Available records:

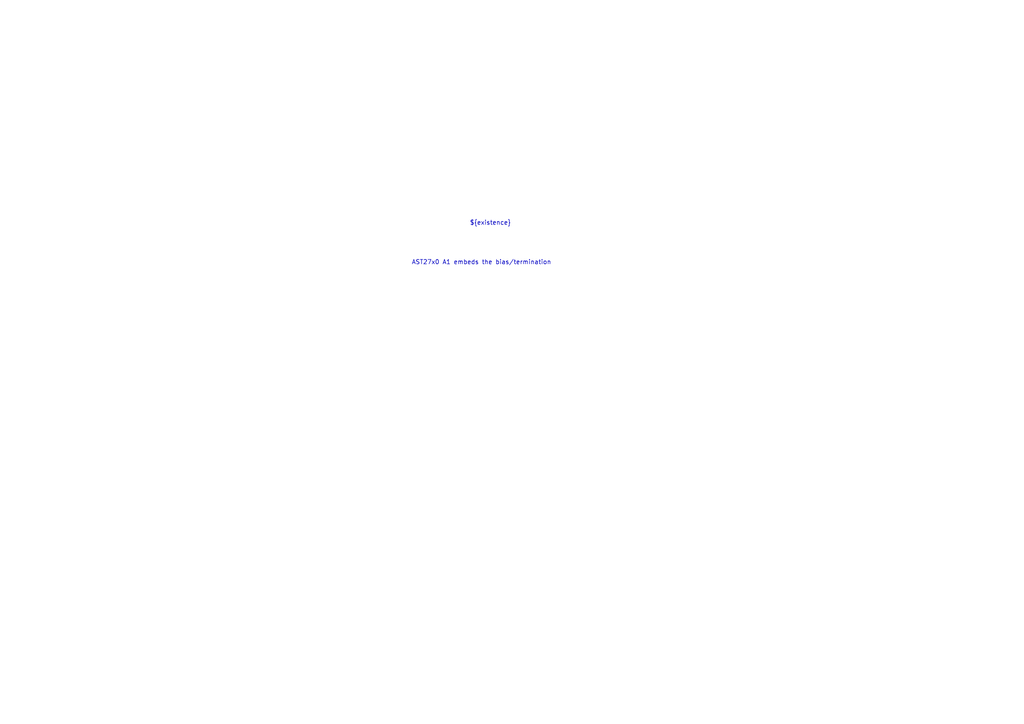
<source format=kicad_sch>
(kicad_sch
	(version 20231120)
	(generator "eeschema")
	(generator_version "8.0")
	(uuid "98dbeedd-d618-47f0-81c4-8ece82f53f4b")
	(paper "A4")
	(title_block
		(title "${PROJ}")
		(rev "${REV}")
		(company "${RPN}")
		(comment 1 "LTPI BIAS NETWORK")
	)
	(lib_symbols)
	(text "AST27x0 A1 embeds the bias/termination"
		(exclude_from_sim no)
		(at 119.38 76.2 0)
		(effects
			(font
				(size 1.27 1.27)
			)
			(justify left)
		)
		(uuid "1d590d58-ee82-4b2f-8215-c004ff214a59")
	)
	(text "${existence}"
		(exclude_from_sim no)
		(at 142.24 64.77 0)
		(effects
			(font
				(size 1.27 1.27)
			)
		)
		(uuid "ae2dabf4-4960-4a61-8c82-7b09c846d5c4")
	)
)

</source>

Work to complete:
Please write every line above out exactly as given, except for any pictures.

Solution below:
<source format=kicad_sch>
(kicad_sch
	(version 20231120)
	(generator "eeschema")
	(generator_version "8.0")
	(uuid "98dbeedd-d618-47f0-81c4-8ece82f53f4b")
	(paper "A4")
	(title_block
		(title "${PROJ}")
		(rev "${REV}")
		(company "${RPN}")
		(comment 1 "LTPI BIAS NETWORK")
	)
	(lib_symbols)
	(text "AST27x0 A1 embeds the bias/termination"
		(exclude_from_sim no)
		(at 119.38 76.2 0)
		(effects
			(font
				(size 1.27 1.27)
			)
			(justify left)
		)
		(uuid "1d590d58-ee82-4b2f-8215-c004ff214a59")
	)
	(text "${existence}"
		(exclude_from_sim no)
		(at 142.24 64.77 0)
		(effects
			(font
				(size 1.27 1.27)
			)
		)
		(uuid "ae2dabf4-4960-4a61-8c82-7b09c846d5c4")
	)
)

</source>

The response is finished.